─── SUPPLIED RECORDS
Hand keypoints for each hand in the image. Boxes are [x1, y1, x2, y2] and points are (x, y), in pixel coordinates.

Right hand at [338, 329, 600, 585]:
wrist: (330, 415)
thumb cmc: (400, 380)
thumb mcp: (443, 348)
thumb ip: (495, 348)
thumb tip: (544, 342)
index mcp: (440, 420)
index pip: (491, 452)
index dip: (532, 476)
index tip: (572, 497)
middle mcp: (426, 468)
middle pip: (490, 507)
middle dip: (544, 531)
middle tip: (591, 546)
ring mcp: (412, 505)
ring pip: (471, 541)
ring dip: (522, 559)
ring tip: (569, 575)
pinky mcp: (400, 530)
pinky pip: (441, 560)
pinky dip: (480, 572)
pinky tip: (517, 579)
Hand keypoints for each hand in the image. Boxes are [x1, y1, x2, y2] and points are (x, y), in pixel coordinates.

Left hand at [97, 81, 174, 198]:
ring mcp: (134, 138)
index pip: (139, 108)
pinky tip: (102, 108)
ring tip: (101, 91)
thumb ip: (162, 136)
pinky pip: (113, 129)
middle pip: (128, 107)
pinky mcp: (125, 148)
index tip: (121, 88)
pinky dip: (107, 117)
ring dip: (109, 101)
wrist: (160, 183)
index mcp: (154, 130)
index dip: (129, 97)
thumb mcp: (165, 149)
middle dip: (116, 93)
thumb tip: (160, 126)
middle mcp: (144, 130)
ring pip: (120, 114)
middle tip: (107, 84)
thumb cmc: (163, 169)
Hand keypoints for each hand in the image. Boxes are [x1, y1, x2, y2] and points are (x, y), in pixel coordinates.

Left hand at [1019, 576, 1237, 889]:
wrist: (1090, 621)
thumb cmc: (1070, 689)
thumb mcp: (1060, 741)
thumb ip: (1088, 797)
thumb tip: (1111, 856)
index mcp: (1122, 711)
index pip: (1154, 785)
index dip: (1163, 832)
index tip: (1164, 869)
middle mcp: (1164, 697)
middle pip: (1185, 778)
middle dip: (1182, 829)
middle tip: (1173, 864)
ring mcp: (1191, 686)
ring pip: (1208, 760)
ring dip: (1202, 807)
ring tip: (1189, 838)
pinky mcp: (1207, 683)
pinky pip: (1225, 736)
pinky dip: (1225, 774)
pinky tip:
──────
Return every line of the listing, word for word.

• SOLVED EXERCISE:
Hand keypoints for each hand in the image. Boxes are [x1, y1, x2, y2] and points are (x, y), in pixel coordinates.

Right hand at [338, 329, 600, 585]:
wrist: (330, 415)
thumb cmc: (400, 380)
thumb mcp: (443, 348)
thumb ip: (495, 348)
thumb tip: (544, 342)
index mcp: (440, 420)
index pip: (491, 452)
index dip: (532, 476)
index tip: (572, 497)
middle mcp: (426, 468)
middle pip: (490, 507)
middle dip: (544, 531)
middle tip: (591, 546)
ring mcp: (412, 505)
ring pip: (471, 541)
ring dip: (522, 559)
ring tip: (569, 575)
pinky mcp: (400, 530)
pinky pip: (441, 560)
pinky dip: (480, 572)
pinky tip: (517, 579)
Hand keypoints for each hand in the image. Boxes are [x1, y1, x2, y2] and points are (x, y), in pixel coordinates.

Left hand at [97, 81, 174, 198]:
ring mcp: (134, 138)
index pip: (139, 108)
pinky tip: (102, 108)
ring tip: (101, 91)
thumb ip: (162, 136)
pinky pip: (113, 129)
middle pip: (128, 107)
pinky mcp: (125, 148)
index tip: (121, 88)
pinky dip: (107, 117)
ring dip: (109, 101)
wrist: (160, 183)
index mcp: (154, 130)
index dip: (129, 97)
thumb mcp: (165, 149)
middle dip: (116, 93)
thumb tip: (160, 126)
middle mcp: (144, 130)
ring pip: (120, 114)
middle tip: (107, 84)
thumb cmc: (163, 169)
Hand keypoints for each hand in the image. Boxes are [x1, y1, x2, y2] and points are (x, y), in pixel coordinates.

Left hand at [1019, 576, 1237, 889]:
wrist: (1090, 621)
thumb cmc: (1070, 689)
thumb mcp: (1060, 741)
thumb ip: (1088, 797)
thumb tip: (1111, 856)
index mcp: (1122, 711)
index pip: (1154, 785)
index dip: (1163, 832)
index tip: (1164, 869)
middle mcp: (1164, 697)
middle pip: (1185, 778)
middle dip: (1182, 829)
middle tip: (1173, 864)
ring mcp: (1191, 686)
ring pip: (1208, 760)
ring dip: (1202, 807)
ring tip: (1189, 838)
pinky mcp: (1207, 683)
pinky pip: (1225, 736)
pinky dip: (1225, 774)
pinky tip:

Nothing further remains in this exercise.